:: Instructions to follow ::
Reproduce every line of the entries below, character for character, keeping the original line breaks.

[Stored data]
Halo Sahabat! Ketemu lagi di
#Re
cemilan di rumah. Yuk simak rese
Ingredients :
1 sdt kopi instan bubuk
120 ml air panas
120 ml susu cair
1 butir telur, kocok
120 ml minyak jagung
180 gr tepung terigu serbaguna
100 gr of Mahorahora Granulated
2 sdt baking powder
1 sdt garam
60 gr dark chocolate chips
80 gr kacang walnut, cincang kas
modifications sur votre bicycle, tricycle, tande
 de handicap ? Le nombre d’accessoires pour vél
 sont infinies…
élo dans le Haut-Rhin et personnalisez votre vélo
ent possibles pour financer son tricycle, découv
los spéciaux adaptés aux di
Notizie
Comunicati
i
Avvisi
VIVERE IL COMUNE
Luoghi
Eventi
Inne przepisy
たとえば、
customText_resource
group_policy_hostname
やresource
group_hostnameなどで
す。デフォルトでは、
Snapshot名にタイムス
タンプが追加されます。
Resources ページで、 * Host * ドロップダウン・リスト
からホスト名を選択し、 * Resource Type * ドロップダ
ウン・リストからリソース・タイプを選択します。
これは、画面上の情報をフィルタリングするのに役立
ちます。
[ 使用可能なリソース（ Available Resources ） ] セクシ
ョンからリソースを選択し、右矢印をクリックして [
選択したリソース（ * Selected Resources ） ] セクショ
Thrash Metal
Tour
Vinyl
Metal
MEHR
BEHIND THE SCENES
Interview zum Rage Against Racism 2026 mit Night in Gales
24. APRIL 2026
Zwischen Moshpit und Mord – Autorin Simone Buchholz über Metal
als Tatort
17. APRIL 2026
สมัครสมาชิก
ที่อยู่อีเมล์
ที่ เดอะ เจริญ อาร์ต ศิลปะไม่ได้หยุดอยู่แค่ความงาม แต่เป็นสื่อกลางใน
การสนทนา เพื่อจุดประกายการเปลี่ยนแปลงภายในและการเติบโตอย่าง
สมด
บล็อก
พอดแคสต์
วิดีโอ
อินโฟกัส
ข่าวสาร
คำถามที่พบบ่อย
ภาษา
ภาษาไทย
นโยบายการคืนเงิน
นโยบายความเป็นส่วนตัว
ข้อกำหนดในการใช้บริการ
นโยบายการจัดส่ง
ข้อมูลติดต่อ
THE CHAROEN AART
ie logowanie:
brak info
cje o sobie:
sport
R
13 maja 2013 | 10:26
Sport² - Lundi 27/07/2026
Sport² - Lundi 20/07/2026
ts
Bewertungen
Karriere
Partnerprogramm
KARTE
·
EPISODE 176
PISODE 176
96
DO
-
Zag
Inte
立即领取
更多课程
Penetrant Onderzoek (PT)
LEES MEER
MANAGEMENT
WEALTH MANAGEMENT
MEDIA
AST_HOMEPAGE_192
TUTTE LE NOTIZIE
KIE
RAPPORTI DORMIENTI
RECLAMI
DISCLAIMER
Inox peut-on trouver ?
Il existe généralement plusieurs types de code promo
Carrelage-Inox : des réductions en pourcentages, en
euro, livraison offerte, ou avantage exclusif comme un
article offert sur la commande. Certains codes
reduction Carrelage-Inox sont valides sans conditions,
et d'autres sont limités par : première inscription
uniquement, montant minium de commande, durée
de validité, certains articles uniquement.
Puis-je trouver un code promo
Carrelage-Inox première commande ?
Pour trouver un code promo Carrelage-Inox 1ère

:: Answer area ::
Halo Sahabat! Ketemu lagi di
#Re
cemilan di rumah. Yuk simak rese
Ingredients :
1 sdt kopi instan bubuk
120 ml air panas
120 ml susu cair
1 butir telur, kocok
120 ml minyak jagung
180 gr tepung terigu serbaguna
100 gr of Mahorahora Granulated
2 sdt baking powder
1 sdt garam
60 gr dark chocolate chips
80 gr kacang walnut, cincang kas
modifications sur votre bicycle, tricycle, tande
 de handicap ? Le nombre d’accessoires pour vél
 sont infinies…
élo dans le Haut-Rhin et personnalisez votre vélo
ent possibles pour financer son tricycle, découv
los spéciaux adaptés aux di
Notizie
Comunicati
i
Avvisi
VIVERE IL COMUNE
Luoghi
Eventi
Inne przepisy
たとえば、
customText_resource
group_policy_hostname
やresource
group_hostnameなどで
す。デフォルトでは、
Snapshot名にタイムス
タンプが追加されます。
Resources ページで、 * Host * ドロップダウン・リスト
からホスト名を選択し、 * Resource Type * ドロップダ
ウン・リストからリソース・タイプを選択します。
これは、画面上の情報をフィルタリングするのに役立
ちます。
[ 使用可能なリソース（ Available Resources ） ] セクシ
ョンからリソースを選択し、右矢印をクリックして [
選択したリソース（ * Selected Resources ） ] セクショ
Thrash Metal
Tour
Vinyl
Metal
MEHR
BEHIND THE SCENES
Interview zum Rage Against Racism 2026 mit Night in Gales
24. APRIL 2026
Zwischen Moshpit und Mord – Autorin Simone Buchholz über Metal
als Tatort
17. APRIL 2026
สมัครสมาชิก
ที่อยู่อีเมล์
ที่ เดอะ เจริญ อาร์ต ศิลปะไม่ได้หยุดอยู่แค่ความงาม แต่เป็นสื่อกลางใน
การสนทนา เพื่อจุดประกายการเปลี่ยนแปลงภายในและการเติบโตอย่าง
สมด
บล็อก
พอดแคสต์
วิดีโอ
อินโฟกัส
ข่าวสาร
คำถามที่พบบ่อย
ภาษา
ภาษาไทย
นโยบายการคืนเงิน
นโยบายความเป็นส่วนตัว
ข้อกำหนดในการใช้บริการ
นโยบายการจัดส่ง
ข้อมูลติดต่อ
THE CHAROEN AART
ie logowanie:
brak info
cje o sobie:
sport
R
13 maja 2013 | 10:26
Sport² - Lundi 27/07/2026
Sport² - Lundi 20/07/2026
ts
Bewertungen
Karriere
Partnerprogramm
KARTE
·
EPISODE 176
PISODE 176
96
DO
-
Zag
Inte
立即领取
更多课程
Penetrant Onderzoek (PT)
LEES MEER
MANAGEMENT
WEALTH MANAGEMENT
MEDIA
AST_HOMEPAGE_192
TUTTE LE NOTIZIE
KIE
RAPPORTI DORMIENTI
RECLAMI
DISCLAIMER
Inox peut-on trouver ?
Il existe généralement plusieurs types de code promo
Carrelage-Inox : des réductions en pourcentages, en
euro, livraison offerte, ou avantage exclusif comme un
article offert sur la commande. Certains codes
reduction Carrelage-Inox sont valides sans conditions,
et d'autres sont limités par : première inscription
uniquement, montant minium de commande, durée
de validité, certains articles uniquement.
Puis-je trouver un code promo
Carrelage-Inox première commande ?
Pour trouver un code promo Carrelage-Inox 1ère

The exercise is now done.